Collect every line of the entries below that contains the word "this", and copy each of those lines in full. Letter case matters when matching.

(SOURCE DATA Opens)

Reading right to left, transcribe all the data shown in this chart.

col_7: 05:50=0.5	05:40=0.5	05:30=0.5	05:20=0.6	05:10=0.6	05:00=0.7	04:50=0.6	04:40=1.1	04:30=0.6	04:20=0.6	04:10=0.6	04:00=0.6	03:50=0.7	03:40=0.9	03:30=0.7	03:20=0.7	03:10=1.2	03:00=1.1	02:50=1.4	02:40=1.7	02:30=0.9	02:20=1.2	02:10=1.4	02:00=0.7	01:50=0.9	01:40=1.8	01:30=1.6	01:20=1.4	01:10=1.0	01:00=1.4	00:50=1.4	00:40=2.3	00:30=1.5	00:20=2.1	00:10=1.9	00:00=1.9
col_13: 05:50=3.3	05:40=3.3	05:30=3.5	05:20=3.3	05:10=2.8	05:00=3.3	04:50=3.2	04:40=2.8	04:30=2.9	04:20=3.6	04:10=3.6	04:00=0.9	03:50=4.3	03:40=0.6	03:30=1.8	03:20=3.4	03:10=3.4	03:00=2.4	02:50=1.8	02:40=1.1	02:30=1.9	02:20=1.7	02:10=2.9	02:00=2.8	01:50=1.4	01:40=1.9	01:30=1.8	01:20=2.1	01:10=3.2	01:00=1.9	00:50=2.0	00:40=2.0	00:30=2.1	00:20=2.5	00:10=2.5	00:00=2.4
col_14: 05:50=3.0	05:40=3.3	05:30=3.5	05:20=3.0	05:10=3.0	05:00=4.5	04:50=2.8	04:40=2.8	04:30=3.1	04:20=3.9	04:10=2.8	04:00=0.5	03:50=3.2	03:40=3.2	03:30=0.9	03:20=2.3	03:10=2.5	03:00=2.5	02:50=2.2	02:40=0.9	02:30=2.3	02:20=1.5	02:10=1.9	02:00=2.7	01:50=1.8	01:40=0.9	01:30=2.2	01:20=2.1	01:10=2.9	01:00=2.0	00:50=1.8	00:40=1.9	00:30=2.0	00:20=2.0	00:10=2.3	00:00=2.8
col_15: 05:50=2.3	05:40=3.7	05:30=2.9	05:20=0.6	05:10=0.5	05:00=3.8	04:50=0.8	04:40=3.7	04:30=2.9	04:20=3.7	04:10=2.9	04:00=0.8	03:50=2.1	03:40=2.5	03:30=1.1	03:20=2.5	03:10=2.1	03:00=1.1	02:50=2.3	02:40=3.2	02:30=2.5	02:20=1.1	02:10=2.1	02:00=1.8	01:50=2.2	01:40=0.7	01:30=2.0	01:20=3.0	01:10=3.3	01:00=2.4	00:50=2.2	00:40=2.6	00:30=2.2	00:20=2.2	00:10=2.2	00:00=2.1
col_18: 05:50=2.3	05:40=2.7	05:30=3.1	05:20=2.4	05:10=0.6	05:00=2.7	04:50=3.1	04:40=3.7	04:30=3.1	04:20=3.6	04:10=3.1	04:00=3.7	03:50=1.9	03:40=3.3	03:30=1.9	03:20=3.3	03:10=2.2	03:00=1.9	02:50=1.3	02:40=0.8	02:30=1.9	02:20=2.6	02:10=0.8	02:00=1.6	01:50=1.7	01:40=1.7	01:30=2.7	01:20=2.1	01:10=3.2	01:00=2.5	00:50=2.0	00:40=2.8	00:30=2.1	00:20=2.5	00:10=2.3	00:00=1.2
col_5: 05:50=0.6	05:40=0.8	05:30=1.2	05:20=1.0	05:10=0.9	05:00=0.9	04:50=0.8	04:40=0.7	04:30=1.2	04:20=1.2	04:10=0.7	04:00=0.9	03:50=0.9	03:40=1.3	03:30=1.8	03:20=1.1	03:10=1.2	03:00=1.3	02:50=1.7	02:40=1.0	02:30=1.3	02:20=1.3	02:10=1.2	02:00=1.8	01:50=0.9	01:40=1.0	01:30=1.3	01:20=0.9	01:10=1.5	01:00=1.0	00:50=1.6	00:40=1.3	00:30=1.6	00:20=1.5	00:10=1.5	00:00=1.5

(SOURCE DATA Closes)

(RESPONSE AREA):
Reading right to left, transcribe all the data shown in this chart.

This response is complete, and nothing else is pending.